Tuesday, June 12, 2012

The Decided vs. The Discipled

I am reading Scot McKnight, The King Jesus Gospel: The Original Good News Revisited (Grand Rapids: Zondervan, 2011). In the book, McKnight attempts to show that the gospel of Jesus has been watered down in the church by the plan of salvation: Jesus merely comes to die for our sins and bring us to heaven. The plan of salvation gets people to make a decision. However, it usually fails to present the whole gospel. “Our focus on getting young people to make decisions—that is, ‘accepting Jesus into our hearts’—appears to distort spiritual formation” (p. 20). In other words, as McKnight comments,

Most of evangelism today is obsessed with getting someone to make a decision; the apostles, however, were obsessed with making disciples…Evangelism that focuses on decisions short circuits and—yes, the word is appropriate—aborts the design of the gospel, while evangelism that aims at disciples slows down to offer the full gospel of Jesus and the apostles (p. 18).
I wholeheartedly agree with his observation and critique.
The “the gospel” we have been sharing is not the full gospel of Jesus according to the Bible. To use N. T. Wright’s words, “I am perfectly comfortable with what people normally mean when they say ‘the gospel.’ I just don’t think it is what Paul means. In other words, I am not denying that the usual meanings are things that people ought to say, to preach about, to believe. I simply wouldn’t use the word ‘gospel’ to denote those things.” (Quoted by McKnight, p. 58).
I agree with McKnight that we should define the gospel by first referring to 1 Corinthians 15.
Now, brothers and sisters, I want to remind you of the gospel I preached to you, which you received and on which you have taken your stand. By this gospel you are saved, if you hold firmly to the word I preached to you. Otherwise, you have believed in vain (vv. 1-2).
For what I received I passed on to you as of first importance: that Christ died for our sins according to the Scriptures, that he was buried, that he was raised on the third day according to the Scriptures, and that he appeared to Cephas, and then to the Twelve (vv. 3-5).
The earliest gospel is concerned about the four things/events in the life of Jesus Christ: Christ died, Christ was buried, Christ was raised, and Christ appeared. And the story of Jesus is not separated from the story of Israel, for the phrase according to the Scriptures indicates that the story of Jesus is the resolution of the problem of Israel’s story and the fulfillment of the story of Israel. To share the gospel is to share the story of Jesus as the fulfillment of the story of Israel.

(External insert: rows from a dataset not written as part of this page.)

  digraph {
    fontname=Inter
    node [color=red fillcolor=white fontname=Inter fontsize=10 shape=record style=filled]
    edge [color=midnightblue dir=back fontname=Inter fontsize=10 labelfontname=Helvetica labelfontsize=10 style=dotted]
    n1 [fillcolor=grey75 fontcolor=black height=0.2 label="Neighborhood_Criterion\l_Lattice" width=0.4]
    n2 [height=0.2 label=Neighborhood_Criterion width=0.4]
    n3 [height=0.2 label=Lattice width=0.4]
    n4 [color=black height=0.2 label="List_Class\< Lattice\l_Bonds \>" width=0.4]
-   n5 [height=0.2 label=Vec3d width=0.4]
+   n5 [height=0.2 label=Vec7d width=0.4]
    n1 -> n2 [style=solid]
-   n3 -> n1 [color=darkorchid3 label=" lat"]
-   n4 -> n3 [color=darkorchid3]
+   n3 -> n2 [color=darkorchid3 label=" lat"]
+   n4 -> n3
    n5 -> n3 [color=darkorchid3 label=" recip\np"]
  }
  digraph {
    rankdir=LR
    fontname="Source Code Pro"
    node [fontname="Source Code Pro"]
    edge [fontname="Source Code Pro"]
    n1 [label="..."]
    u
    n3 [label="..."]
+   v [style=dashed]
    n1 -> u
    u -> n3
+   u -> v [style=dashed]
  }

The word gospel was used in the world of Jews at the time of the apostles to announce something, to declare something as good news—the word euangelion always means good news. “To gospel” is to herald, to proclaim, and to declare something about something. To put this together, the gospel is to announce good news about key events in the life of Jesus Christ. To gospel for Paul was to tell, announce, declare, and shout aloud the Story of Jesus Christ as the saving news of God (pp. 49-50).
One of the problems of the plan of salvation—Jesus dies on the cross, saves us from our sins, and leads us into heaven—is that it diminishes the story of Jesus as the apex of God’s saving story from creation, fall, redemption, and new creation. “Equating the Plan of Salvation with either the Story of Israel or the Story of Jesus distorts the gospel and at times even ruins the Story. It is customary in America to refer to the ‘gospel plan of salvation,’ by which we mean how an individual gets saved, what God has done for us, and how we are to respond if we want to get saved” (pp. 37-38). The plan of salvation is not the whole gospel story. It is only part of the saving story.

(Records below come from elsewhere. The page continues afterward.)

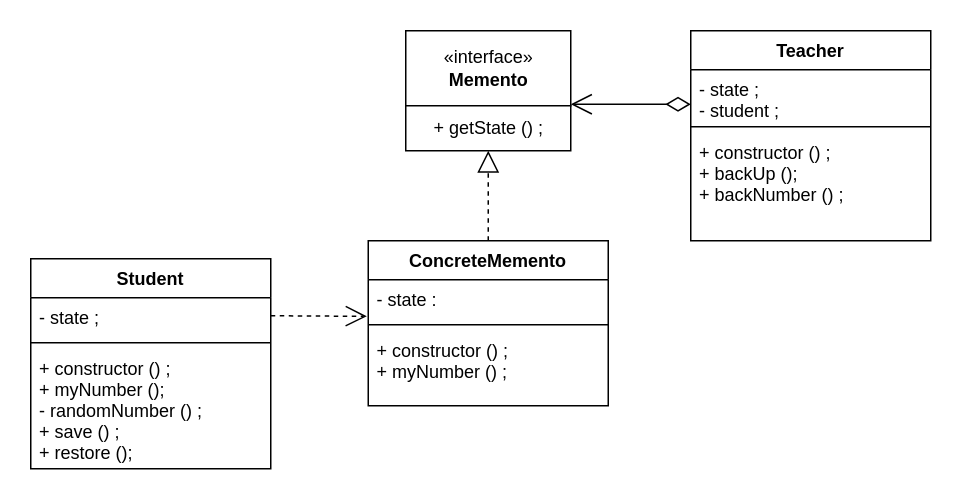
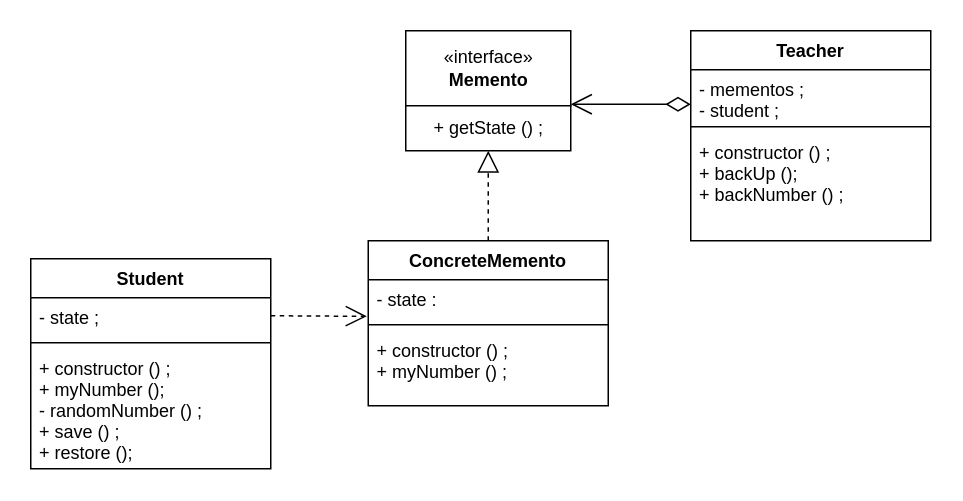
  <mxCell id="0" />
  <mxCell id="1" parent="0" />
  <mxCell id="2" value="«interface»&lt;br&gt;&lt;b&gt;Memento&lt;/b&gt;" style="html=1;" vertex="1" parent="1"><mxGeometry x="270" y="20" width="110" height="50" as="geometry" /></mxCell>
  <mxCell id="3" value="+ getState () ;" style="html=1;" vertex="1" parent="1"><mxGeometry x="270" y="70" width="110" height="30" as="geometry" /></mxCell>
  <mxCell id="4" value="ConcreteMemento" style="swimlane;fontStyle=1;align=center;verticalAlign=top;childLayout=stackLayout;horizontal=1;startSize=26;horizontalStack=0;resizeParent=1;resizeParentMax=0;resizeLast=0;collapsible=1;marginBottom=0;" vertex="1" parent="1"><mxGeometry x="245" y="160" width="160" height="110" as="geometry" /></mxCell>
  <mxCell id="5" value="- state :" style="text;strokeColor=none;fillColor=none;align=left;verticalAlign=top;spacingLeft=4;spacingRight=4;overflow=hidden;rotatable=0;points=[[0,0.5],[1,0.5]];portConstraint=eastwest;" vertex="1" parent="4"><mxGeometry y="26" width="160" height="26" as="geometry" /></mxCell>
  <mxCell id="6" value="" style="line;strokeWidth=1;fillColor=none;align=left;verticalAlign=middle;spacingTop=-1;spacingLeft=3;spacingRight=3;rotatable=0;labelPosition=right;points=[];portConstraint=eastwest;" vertex="1" parent="4"><mxGeometry y="52" width="160" height="8" as="geometry" /></mxCell>
  <mxCell id="7" value="+ constructor () ;&#10;+ myNumber () ;" style="text;strokeColor=none;fillColor=none;align=left;verticalAlign=top;spacingLeft=4;spacingRight=4;overflow=hidden;rotatable=0;points=[[0,0.5],[1,0.5]];portConstraint=eastwest;" vertex="1" parent="4"><mxGeometry y="60" width="160" height="50" as="geometry" /></mxCell>
  <mxCell id="8" value="" style="endArrow=block;dashed=1;endFill=0;endSize=12;html=1;entryX=0.5;entryY=1;entryDx=0;entryDy=0;exitX=0.5;exitY=0;exitDx=0;exitDy=0;" edge="1" parent="1" source="4" target="3"><mxGeometry width="160" relative="1" as="geometry"><mxPoint x="200" y="130" as="sourcePoint" /><mxPoint x="360" y="130" as="targetPoint" /></mxGeometry></mxCell>
  <mxCell id="9" value="Teacher" style="swimlane;fontStyle=1;align=center;verticalAlign=top;childLayout=stackLayout;horizontal=1;startSize=26;horizontalStack=0;resizeParent=1;resizeParentMax=0;resizeLast=0;collapsible=1;marginBottom=0;" vertex="1" parent="1"><mxGeometry x="460" y="20" width="160" height="140" as="geometry" /></mxCell>
- <mxCell id="10" value="- state ;&#10;- student ;" style="text;strokeColor=none;fillColor=none;align=left;verticalAlign=top;spacingLeft=4;spacingRight=4;overflow=hidden;rotatable=0;points=[[0,0.5],[1,0.5]];portConstraint=eastwest;" vertex="1" parent="9"><mxGeometry y="26" width="160" height="34" as="geometry" /></mxCell>
+ <mxCell id="10" value="- mementos ;&#10;- student ;" style="text;strokeColor=none;fillColor=none;align=left;verticalAlign=top;spacingLeft=4;spacingRight=4;overflow=hidden;rotatable=0;points=[[0,0.5],[1,0.5]];portConstraint=eastwest;" vertex="1" parent="9"><mxGeometry y="26" width="160" height="34" as="geometry" /></mxCell>
  <mxCell id="11" value="" style="line;strokeWidth=1;fillColor=none;align=left;verticalAlign=middle;spacingTop=-1;spacingLeft=3;spacingRight=3;rotatable=0;labelPosition=right;points=[];portConstraint=eastwest;" vertex="1" parent="9"><mxGeometry y="60" width="160" height="8" as="geometry" /></mxCell>
  <mxCell id="12" value="+ constructor () ;&#10;+ backUp ();&#10;+ backNumber () ;" style="text;strokeColor=none;fillColor=none;align=left;verticalAlign=top;spacingLeft=4;spacingRight=4;overflow=hidden;rotatable=0;points=[[0,0.5],[1,0.5]];portConstraint=eastwest;" vertex="1" parent="9"><mxGeometry y="68" width="160" height="72" as="geometry" /></mxCell>
  <mxCell id="13" value="1" style="endArrow=open;html=1;endSize=12;startArrow=diamondThin;startSize=14;startFill=0;edgeStyle=orthogonalEdgeStyle;align=left;verticalAlign=bottom;textOpacity=0;" edge="1" parent="1"><mxGeometry x="-1" y="100" relative="1" as="geometry"><mxPoint x="460" y="69" as="sourcePoint" /><mxPoint x="380" y="69" as="targetPoint" /><mxPoint x="-100" y="90" as="offset" /></mxGeometry></mxCell>
  <mxCell id="14" value="Student" style="swimlane;fontStyle=1;align=center;verticalAlign=top;childLayout=stackLayout;horizontal=1;startSize=26;horizontalStack=0;resizeParent=1;resizeParentMax=0;resizeLast=0;collapsible=1;marginBottom=0;" vertex="1" parent="1"><mxGeometry x="20" y="172" width="160" height="140" as="geometry" /></mxCell>
  <mxCell id="15" value="- state ;" style="text;strokeColor=none;fillColor=none;align=left;verticalAlign=top;spacingLeft=4;spacingRight=4;overflow=hidden;rotatable=0;points=[[0,0.5],[1,0.5]];portConstraint=eastwest;" vertex="1" parent="14"><mxGeometry y="26" width="160" height="26" as="geometry" /></mxCell>
  <mxCell id="16" value="" style="line;strokeWidth=1;fillColor=none;align=left;verticalAlign=middle;spacingTop=-1;spacingLeft=3;spacingRight=3;rotatable=0;labelPosition=right;points=[];portConstraint=eastwest;" vertex="1" parent="14"><mxGeometry y="52" width="160" height="8" as="geometry" /></mxCell>
  <mxCell id="17" value="+ constructor () ;&#10;+ myNumber ();&#10;- randomNumber () ;&#10;+ save () ;&#10;+ restore ();" style="text;strokeColor=none;fillColor=none;align=left;verticalAlign=top;spacingLeft=4;spacingRight=4;overflow=hidden;rotatable=0;points=[[0,0.5],[1,0.5]];portConstraint=eastwest;" vertex="1" parent="14"><mxGeometry y="60" width="160" height="80" as="geometry" /></mxCell>
  <mxCell id="18" value="" style="endArrow=open;endFill=1;endSize=12;html=1;entryX=-0.006;entryY=0.938;entryDx=0;entryDy=0;entryPerimeter=0;dashed=1;" edge="1" parent="1" target="5"><mxGeometry width="160" relative="1" as="geometry"><mxPoint x="180" y="210" as="sourcePoint" /><mxPoint x="240" y="210" as="targetPoint" /></mxGeometry></mxCell>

In regard with the woman who anointed Jesus with a jar of costly ointment before the passion of Jesus as a prophetical act for his burial, Jesus says, “Truly I tell you, wherever the gospel is preached throughout the world, what she has done will also be told, in memory of her” (Mark 14:9). Scot McKnight writes:
Why? Because Jesus assumes the preaching of the gospel will mean telling stories about the life of Jesus, including this very story of the woman who had just poured oil on him. I have had Christian students tell me that they know the gospel well but have never heard this story, and whatever you think of their reading habits, what this “never-heard-of-it” says is that gospel and four Gospels are not connected tightly enough. We do know that in the earliest churches the leaders publicly read from the gospel weekly, something we need to revive once again in our churches. It was this constant immersion in the Gospel[s] that created the potential for a gospel culture (p. 91).
Mark 14:9 makes sense in my head the first time in the context of understanding the Gospel as the story of Jesus instead of the plan of salvation.